Remoting does offer one major hurdle (and several minor ones). A remoting session is much lower overhead than an interactive remote desktop session, because the connection is actually hosted in the Windows Remote Management (WinRM) service. Since the connection is being made to a service, commands are executed in the context of that service (with your credentials). However, by default services are constrained from passing your credentials outside of their own processes (so the service cannot just impersonate you at the service author's whim). This can cause a number of commands to fail due to permissions issues (WinRM runs as Network Service). This means many commands for things like Failover Clustering will require additional rights. There are two ways to work around this, either with Kerberos delegation or by enabling CredSSP; both options have security considerations that should be evaluated before you enable them.
Other Tasty Tidbits
In addition to remoting, PowerShell offers several capabilities to make your management scenarios easier. Version 2 introduced background jobs, where long running tasks can be done in another session and the results retrieved later. PowerShell (since V2) ships with a built-in script editor, the PowerShell ISE, which while not great is "good enough" to get work done and enhance your scripting experience (there are also some nice third party editors, including PowerGUI, PowerShellPlus, and PowerShell Studio.
Each version of PowerShell offers a significantly better experience, so I would encourage you to run the highest version your environment will support. Going from V1 to V2 enables background jobs, remoting, and some other great scenarios. Going from V2 to V3 will offer a tremendous boost in performance. Adding V4 will give you access to Desired State Configuration (my personal favorite).

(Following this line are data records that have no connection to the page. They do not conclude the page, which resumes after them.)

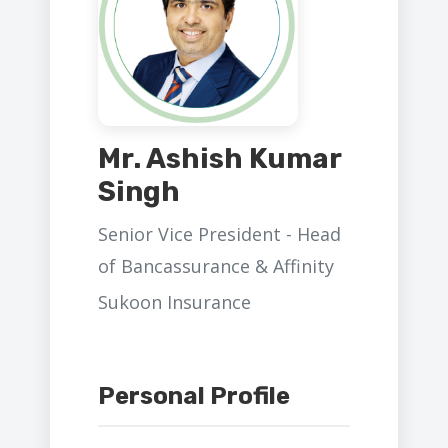
Mr. Ashish Kumar
Singh
Senior Vice President - Head
of Bancassurance & Affinity
Sukoon Insurance
Personal Profile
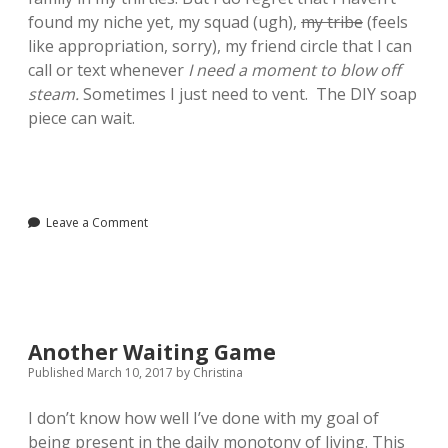
found my niche yet, my squad (ugh),
my tribe
(feels
like appropriation, sorry), my friend circle that I can
call or text whenever
I need a moment to blow off
steam.
Sometimes I just need to vent. The DIY soap
piece can wait.
Leave a Comment
Another Waiting Game
Published March 10, 2017
by
Christina
I don’t know how well I’ve done with my goal of
being present in the daily monotony of living. This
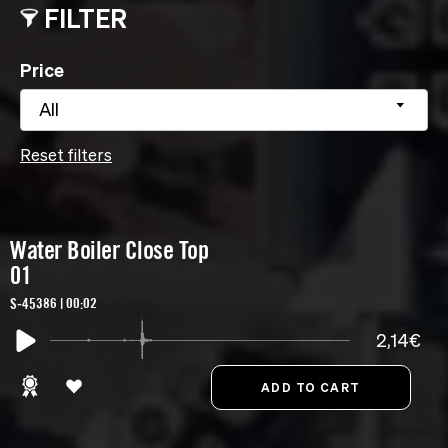
FILTER
Price
All
Reset filters
Water Boiler Close Top
01
S-45386 | 00:02
2,14€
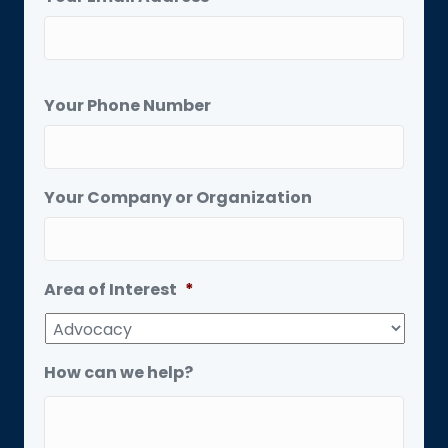
Your Phone Number
Your Company or Organization
Area of Interest
*
How can we help?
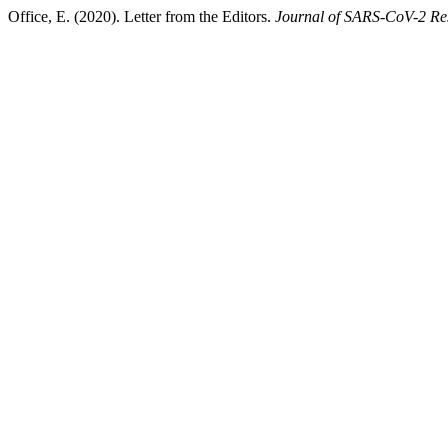
Office, E. (2020). Letter from the Editors.
Journal of SARS-CoV-2 Re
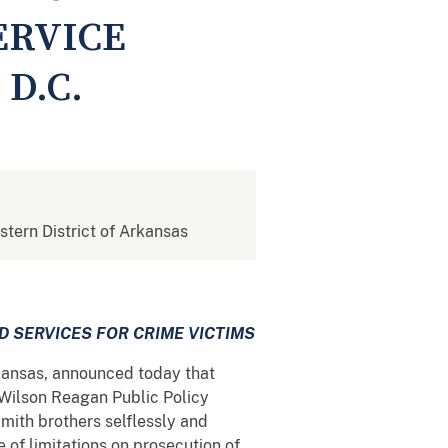
ERVICE
D.C.
stern District of Arkansas
D SERVICES FOR CRIME VICTIMS
rkansas, announced today that
 Wilson Reagan Public Policy
mith brothers selflessly and
 of limitations on prosecution of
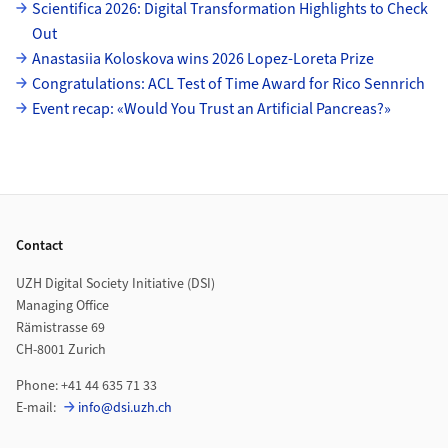
Subpages
Scientifica 2026: Digital Transformation Highlights to Check
Out
Anastasiia Koloskova wins 2026 Lopez-Loreta Prize
Congratulations: ACL Test of Time Award for Rico Sennrich
Event recap: «Would You Trust an Artificial Pancreas?»
Footer
Contact
UZH Digital Society Initiative (DSI)
Managing Office
Rämistrasse 69
CH-8001 Zurich
Phone: +41 44 635 71 33
E-mail:
info@dsi.uzh.ch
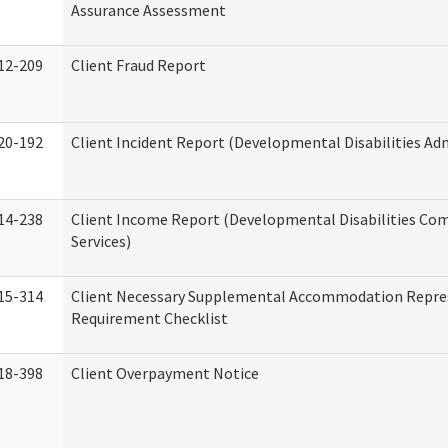
Assurance Assessment
12-209
Client Fraud Report
20-192
Client Incident Report (Developmental Disabilities Ad
14-238
Client Income Report (Developmental Disabilities C
Services)
15-314
Client Necessary Supplemental Accommodation Repre
Requirement Checklist
18-398
Client Overpayment Notice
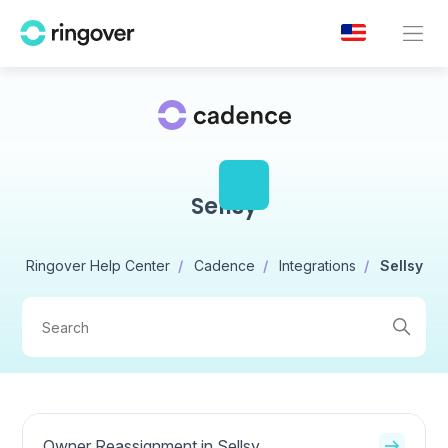
Sellsy
Ringover Help Center
Cadence
Integrations
Sellsy
Owner Reassignment in Sellsy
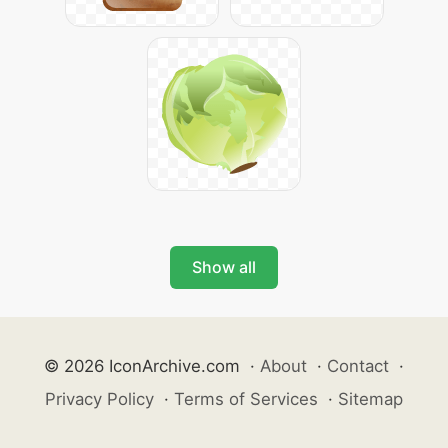
Show all
© 2026 IconArchive.com
·
About
·
Contact
·
Privacy Policy
·
Terms of Services
·
Sitemap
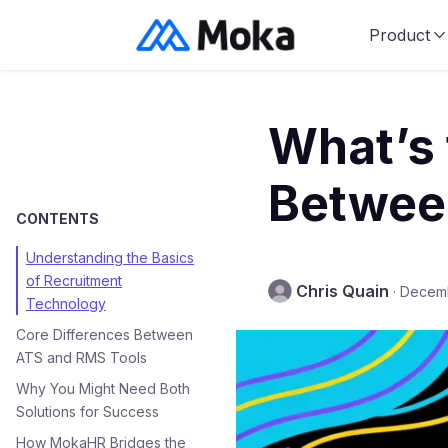
Product
What’s 
Betwee
CONTENTS
Understanding the Basics
of Recruitment
Chris Quain
·
Decemb
Technology
Core Differences Between
ATS and RMS Tools
Why You Might Need Both
Solutions for Success
How MokaHR Bridges the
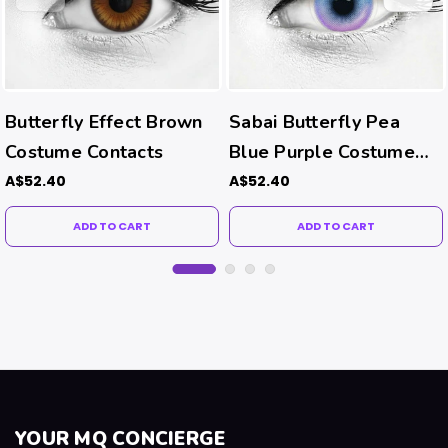
Butterfly Effect Brown
Sabai Butterfly Pea
Costume Contacts
Blue Purple Costume
Contacts
A$52.40
A$52.40
ADD TO CART
ADD TO CART
YOUR MQ CONCIERGE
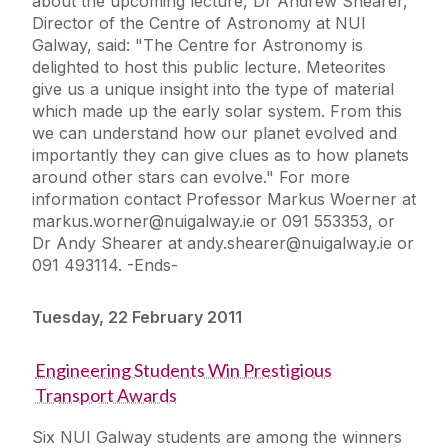
about the upcoming lecture, Dr Andrew Shearer,
Director of the Centre of Astronomy at NUI
Galway, said: "The Centre for Astronomy is
delighted to host this public lecture. Meteorites
give us a unique insight into the type of material
which made up the early solar system. From this
we can understand how our planet evolved and
importantly they can give clues as to how planets
around other stars can evolve." For more
information contact Professor Markus Woerner at
markus.worner@nuigalway.ie or 091 553353, or
Dr Andy Shearer at andy.shearer@nuigalway.ie or
091 493114. -Ends-
Tuesday, 22 February 2011
Engineering Students Win Prestigious
Transport Awards
Six NUI Galway students are among the winners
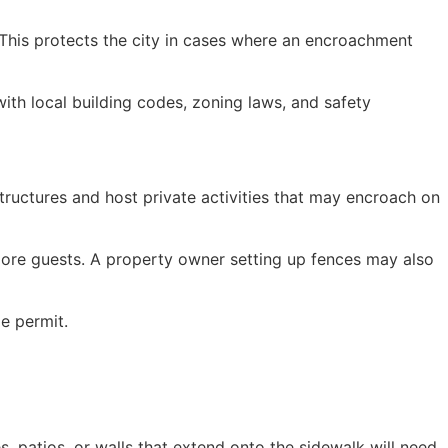
 This protects the city in cases where an encroachment
ith local building codes, zoning laws, and safety
tructures and host private activities that may encroach on
 more guests. A property owner setting up fences may also
le permit.
s, patios, or walls that extend onto the sidewalk will need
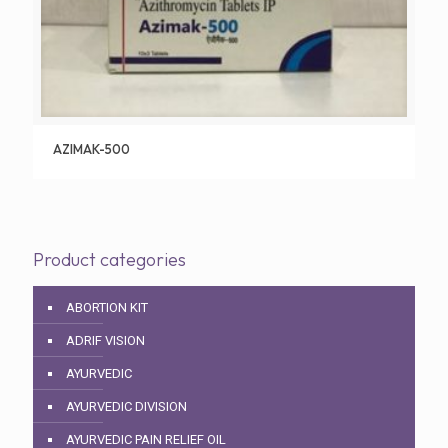
AZIMAK-500
Product categories
ABORTION KIT
ADRIF VISION
AYURVEDIC
AYURVEDIC DIVISION
AYURVEDIC PAIN RELIEF OIL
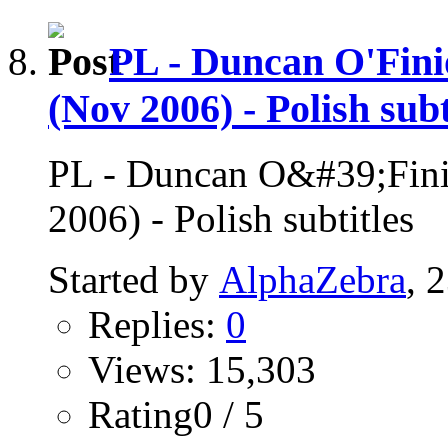
PL - Duncan O'Fini
(Nov 2006) - Polish subt
PL - Duncan O&#39;Finio
2006) - Polish subtitles
Started by
AlphaZebra
, 
Replies:
0
Views: 15,303
Rating0 / 5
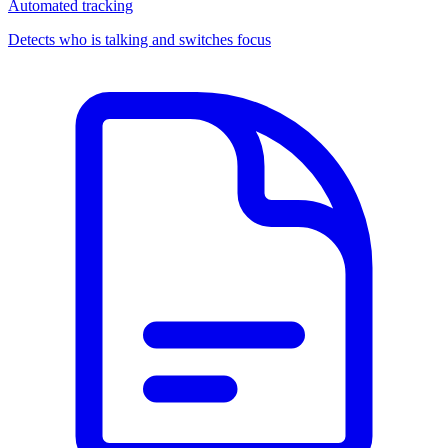
Automated tracking
Detects who is talking and switches focus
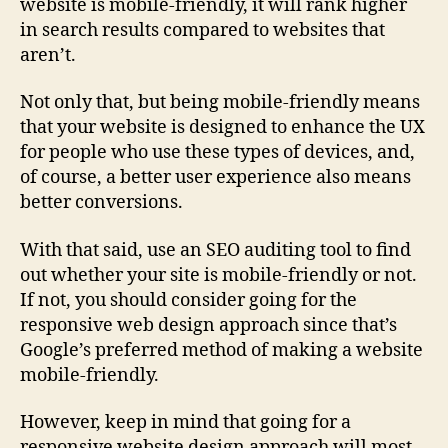
website is mobile-friendly, it will rank higher
in search results compared to websites that
aren’t.
Not only that, but being mobile-friendly means
that your website is designed to enhance the UX
for people who use these types of devices, and,
of course, a better user experience also means
better conversions.
With that said, use an SEO auditing tool to find
out whether your site is mobile-friendly or not.
If not, you should consider going for the
responsive web design approach since that’s
Google’s preferred method of making a website
mobile-friendly.
However, keep in mind that going for a
responsive website design approach will most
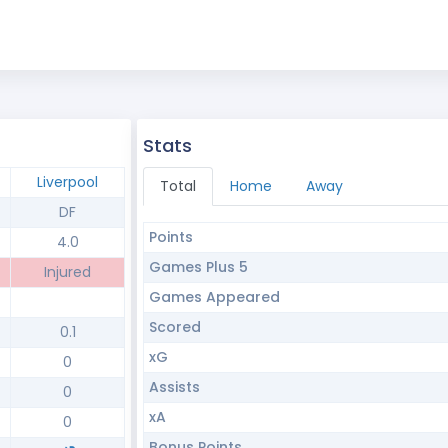
Stats
Liverpool
Total
Home
Away
DF
Points
4.0
Games Plus 5
Injured
Games Appeared
Scored
0.1
xG
0
Assists
0
xA
0
Bonus Points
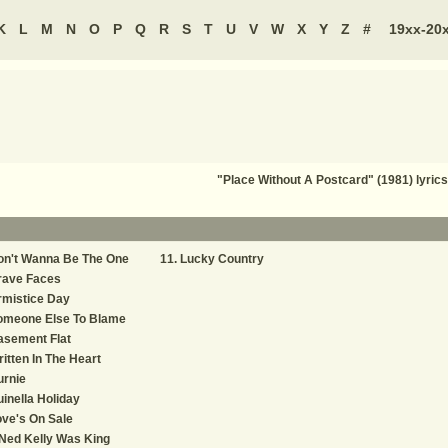
K
L
M
N
O
P
Q
R
S
T
U
V
W
X
Y
Z
#
19xx-20
"Place Without A Postcard" (1981) lyric
on't Wanna Be The One
Lucky Country
rave Faces
rmistice Day
omeone Else To Blame
asement Flat
itten In The Heart
urnie
inella Holiday
ve's On Sale
 Ned Kelly Was King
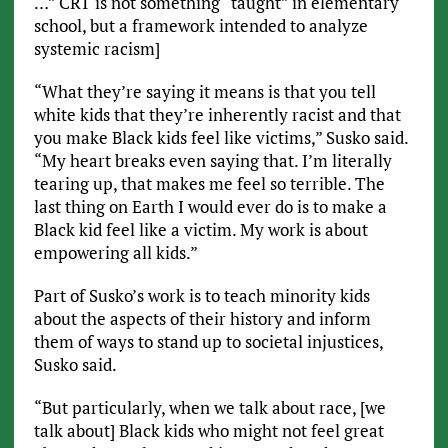
…” CRT is not something “taught” in elementary
school, but a framework intended to analyze
systemic racism]
“What they’re saying it means is that you tell
white kids that they’re inherently racist and that
you make Black kids feel like victims,” Susko said.
“My heart breaks even saying that. I’m literally
tearing up, that makes me feel so terrible. The
last thing on Earth I would ever do is to make a
Black kid feel like a victim. My work is about
empowering all kids.”
Part of Susko’s work is to teach minority kids
about the aspects of their history and inform
them of ways to stand up to societal injustices,
Susko said.
“But particularly, when we talk about race, [we
talk about] Black kids who might not feel great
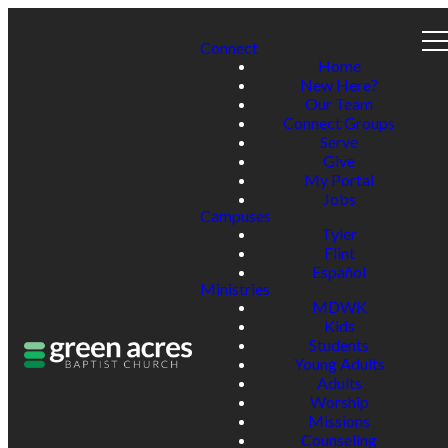
Connect
Home
New Here?
Our Team
Connect Groups
Serve
Give
My Portal
Jobs
Campuses
Tyler
Flint
Español
Ministries
MDWK
Kids
Students
Young Adults
Adults
Worship
Missions
Counseling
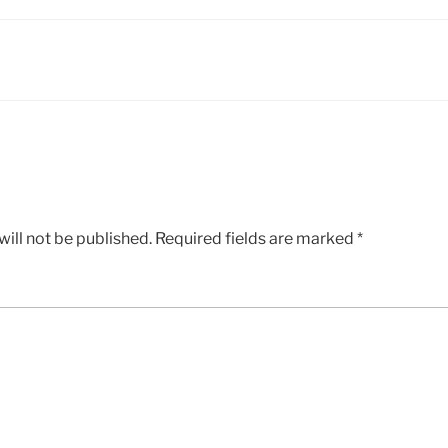
ill not be published.
Required fields are marked
*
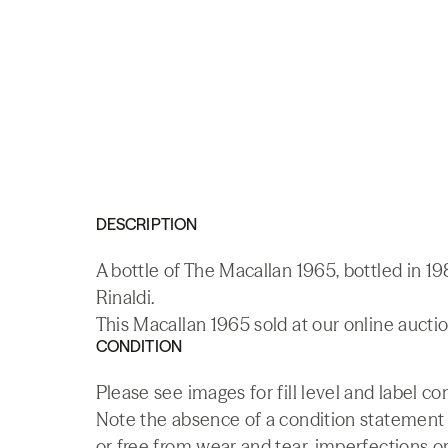
DESCRIPTION
A bottle of The Macallan 1965, bottled in 19
Rinaldi.
This Macallan 1965 sold at our online aucti
CONDITION
Please see images for fill level and label co
Note the absence of a condition statement do
or free from wear and tear, imperfections or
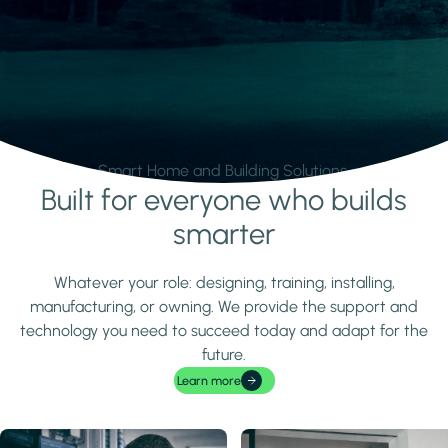
Smart Home and Building Solutions.
Built for everyone who builds
Learn more
smarter
Whatever your role: designing, training, installing,
manufacturing, or owning. We provide the support and
technology you need to succeed today and adapt for the
future.
Learn more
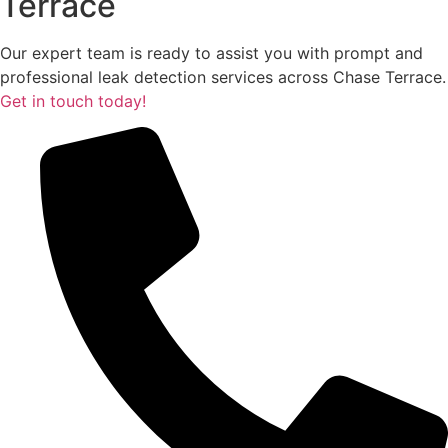
Terrace
Our expert team is ready to assist you with prompt and
professional leak detection services across Chase Terrace.
Get in touch today!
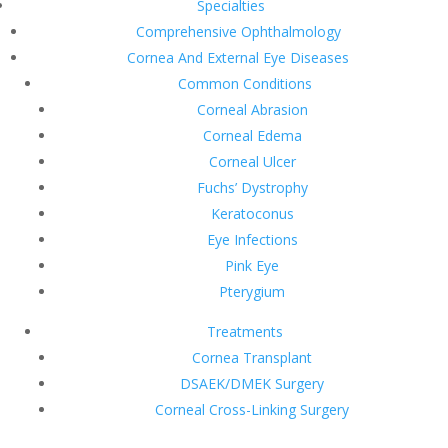
Specialties
Comprehensive Ophthalmology
Cornea And External Eye Diseases
Common Conditions
Corneal Abrasion
Corneal Edema
Corneal Ulcer
Fuchs’ Dystrophy
Keratoconus
Eye Infections
Pink Eye
Pterygium
Treatments
Cornea Transplant
DSAEK/DMEK Surgery
Corneal Cross-Linking Surgery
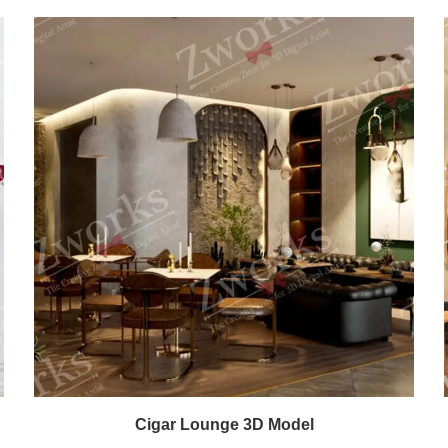
Cigar Lounge 3D Model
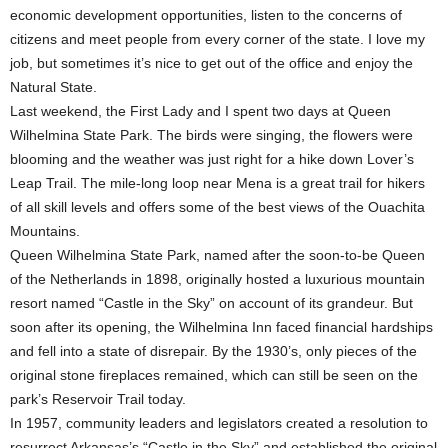
economic development opportunities, listen to the concerns of
citizens and meet people from every corner of the state. I love my
job, but sometimes it’s nice to get out of the office and enjoy the
Natural State.
Last weekend, the First Lady and I spent two days at Queen
Wilhelmina State Park. The birds were singing, the flowers were
blooming and the weather was just right for a hike down Lover’s
Leap Trail. The mile-long loop near Mena is a great trail for hikers
of all skill levels and offers some of the best views of the Ouachita
Mountains.
Queen Wilhelmina State Park, named after the soon-to-be Queen
of the Netherlands in 1898, originally hosted a luxurious mountain
resort named “Castle in the Sky” on account of its grandeur. But
soon after its opening, the Wilhelmina Inn faced financial hardships
and fell into a state of disrepair. By the 1930’s, only pieces of the
original stone fireplaces remained, which can still be seen on the
park’s Reservoir Trail today.
In 1957, community leaders and legislators created a resolution to
resurrect Arkansas’s “Castle in the Sky” and established the original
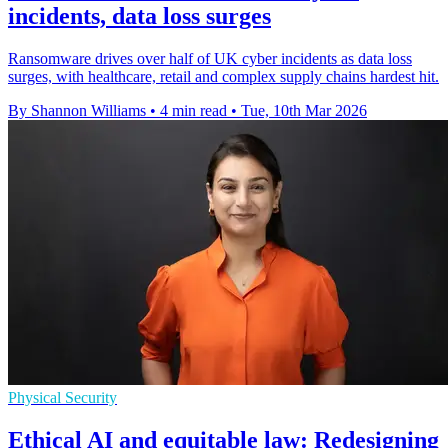
incidents, data loss surges
Ransomware drives over half of UK cyber incidents as data loss
surges, with healthcare, retail and complex supply chains hardest hit.
By Shannon Williams
•
4 min read
•
Tue, 10th Mar 2026
Physical Security
Ethical AI and equitable law: Redesigning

Regardless of the version of PowerShell you are on, there are a number of features which can help you use PowerShell to learn PowerShell. There is a built in help system (
Get-Help or aliased to
man). PowerShell includes the ability to set breakpoints in scripts for debugging purposes or step through scripts as they execute. If you really want to go low level, PowerShell offers a window into the engine operations through
Trace-Command where you can view tracing messages as commands execute and route that to the console or debugger of your choice.
I hope I've whetted your appetite for PowerShell as a management surface for the Windows Server environment. If you want to learn more, hop on over to Powershell.org for forums, blogs, free e-books, and a welcoming community ready to help. If IRC is your thing, #powershell on Freenode remains a great resource for interactive help and learning. Finally, the bedrock of the PowerShell Community remains the PowerScripting Podcast, which has been shining lights into all areas of PowerShell use since PowerShell was released. Now, I'm going to go back to reading some of the other great SysAdvent articles!